Arbitron to Congress: Delay Streaming Fees

Arbitron Inc. believes there should be a 5-year moratorium on royalties for streaming media. The audience research firm has given Congress reasons why its members should oppose the digital rights fees recommended by the Copyright Arbitration Royalty Panel.
“We foresee that the impact of these fees will dramatically reduce the consumer’s choice of streaming content, limit the diversity of streaming ‘voices’ on the Internet, stifle competition among content providers and impede the growth of a popular new medium,” wrote Bill Rose, vice president and general manager, Arbitron Webcast Services, in letters to members of Congress.
To demonstrate how harmful the CARP recommendation would be, Rose calculated the royalty fees a top-rated music station in New York, a top-rated national radio network and the radio industry as a whole would have to pay if their Internet listeners equaled the size of their over-the-air audience.
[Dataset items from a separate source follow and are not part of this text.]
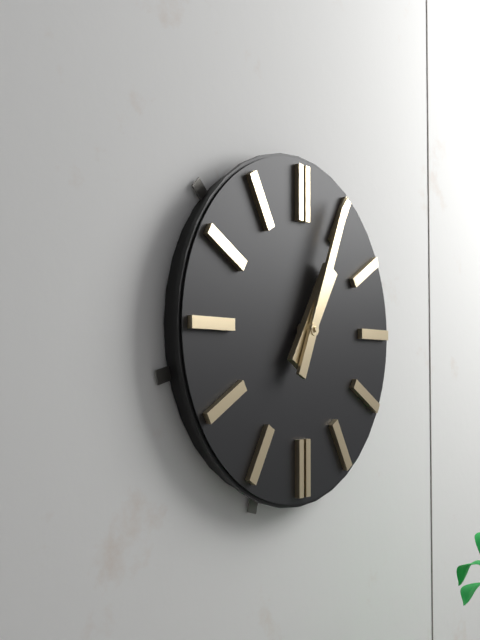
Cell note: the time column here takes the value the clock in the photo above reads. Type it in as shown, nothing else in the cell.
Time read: 1:04
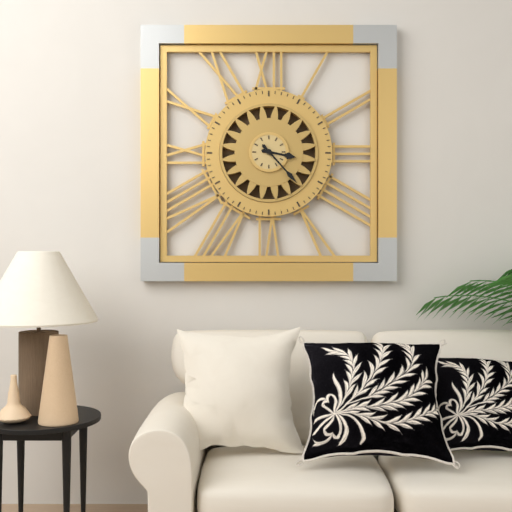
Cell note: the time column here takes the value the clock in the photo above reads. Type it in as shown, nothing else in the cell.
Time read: 3:23
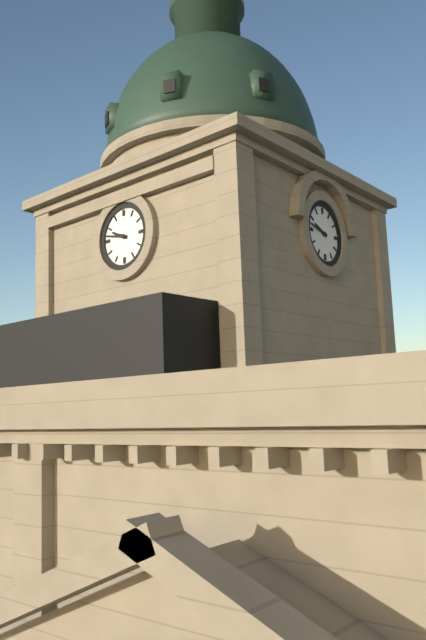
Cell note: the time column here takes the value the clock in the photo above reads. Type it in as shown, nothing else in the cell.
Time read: 9:47
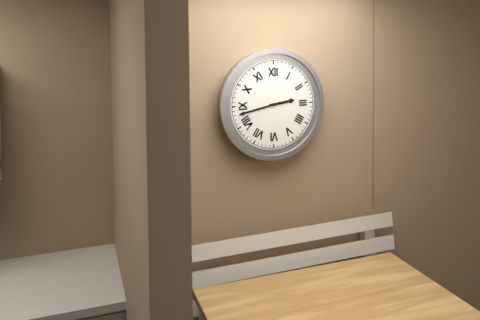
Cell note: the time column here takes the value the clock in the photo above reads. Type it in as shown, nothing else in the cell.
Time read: 2:43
He found that the digital fees for a New York music station would total nearly $15 million a year and represent more than a quarter of what the station currently derives from traditional over-the-air advertising revenue. The national network faired even worse with $358 million in royalty fees that would equal approximately 39 percent of the entire radio network advertising industry revenue.
The digital rights fees for the entire radio industry, Rose determined, would be approximately $2.4 billion dollars, an amount equal to “approximately 13 percent of radio’s total advertising revenue for 2001.”